L’Ukraine tente ainsi tant bien que mal de faire peser ses intérêts dans un contexte de regain des tensions, qui s’est illustré encore le 30 septembre 2016 avec l’arrestation à Moscou du journaliste ukrainien Roman Souchtchenko, correspondant à Paris de l’agence de presse ukrainienne Ukrinform. La réticence du président ukrainien Petro Poroshenko à créer un “statut spécial”5 pour les régions du Donbass sous contrôle séparatiste bloque toute possibilité de résolution pacifique alors que les partenaires européens s’impatientent. Cette guerre risque donc de rester gelée pour longtemps, à l’image d’autres conflits au sein d’espace post-soviétique comme ceux d’Ossétie du Sud et de Transnistrie.

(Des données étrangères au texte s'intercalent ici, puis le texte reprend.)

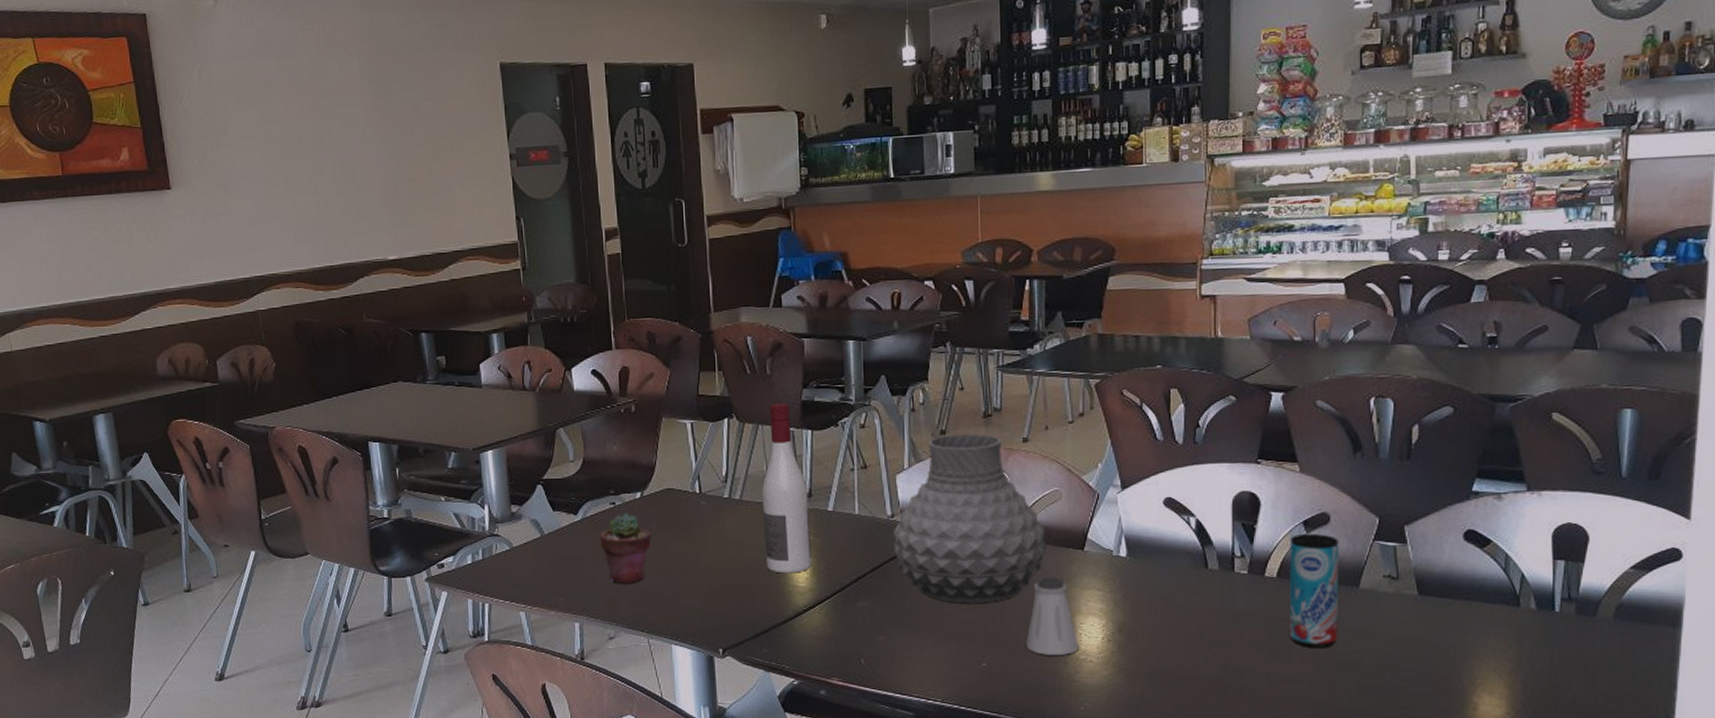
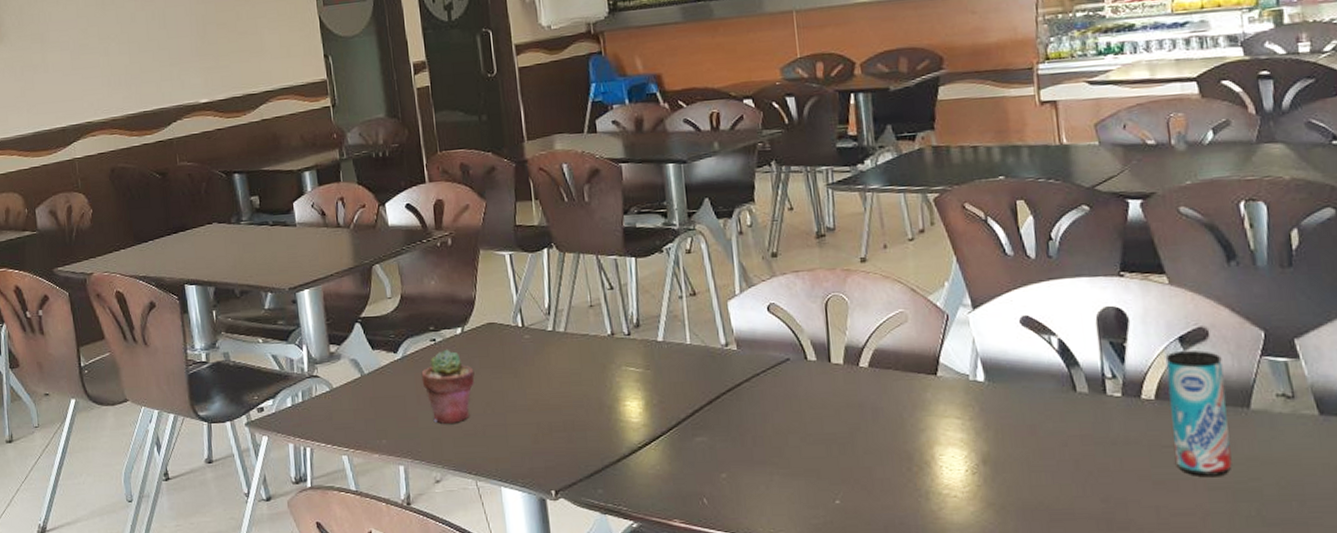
wine bottle: present [761,402,812,574] -> none [586,230,644,409]
vase: present [893,434,1047,604] -> none [729,255,896,436]
saltshaker: present [1026,576,1079,655] -> none [881,404,940,491]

1 “Déclarations officielles de politique étrangère du 22 septembre 2016”, site Internet du ministère français des Affaires étrangères et du Développement international, 22 septembre 2016, consulté le 17 octobre 2016 : http://basedoc.diplomatie.gouv.fr/vues/Kiosque/FranceDiplomatie/kiosque.php?fichier=bafr2016-09-22.html#Chapitre1.

2 Résolution parlementaire n°3585 du 28 avril 2016 “invitant le Gouvernement à ne pas renouveler les mesures restrictives et les sanctions économiques imposées par l’Union européenne à la Fédération de Russie”, site Internet de l’Assemblée nationale, consulté le 17 octobre 2016 : http://www.assemblee-nationale.fr/14/ta/ta0721.asp.

3 “Sanctions à l'égard de la Russie“, site Internet du Sénat, 8 juin 2016, consulté le 17 octobre 2016 : https://www.senat.fr/espace_presse/actualites/201605/sanctions_a_legard_de_la_russie.html.

4 GRYNSZPAN Emmanuel, “L’Ukraine s’inquiète du soutien vacillant de l’UE”, interview de Ivanna Klympush-Tsintsadze, Vice-Première ministre ukrainienne, 19 septembre, EurActiv.fr, consulté le 17 octobre 2016 : https://www.euractiv.fr/section/l-europe-dans-le-monde/news/lukraine-sinquiete-du-soutien-vacillant-de-lue/.

5 VITKINE Benoît, “Un an après les accords de Minsk, Paris et Berlin s’inquiètent des ambiguïtés de Kiev”, 11 février 2016, LeMonde.fr, consulté le 17 octobre 2016 : http://www.lemonde.fr/europe/article/2016/02/11/paris-et-berlin-s-inquietent-des-ambiguites-de-kiev_4863681_3214.html.

Légende de la photo du bandeau : Mission de surveillance de l'OSCE dans la région ukrainienne de Zolotoïé/ Pervomaïsk.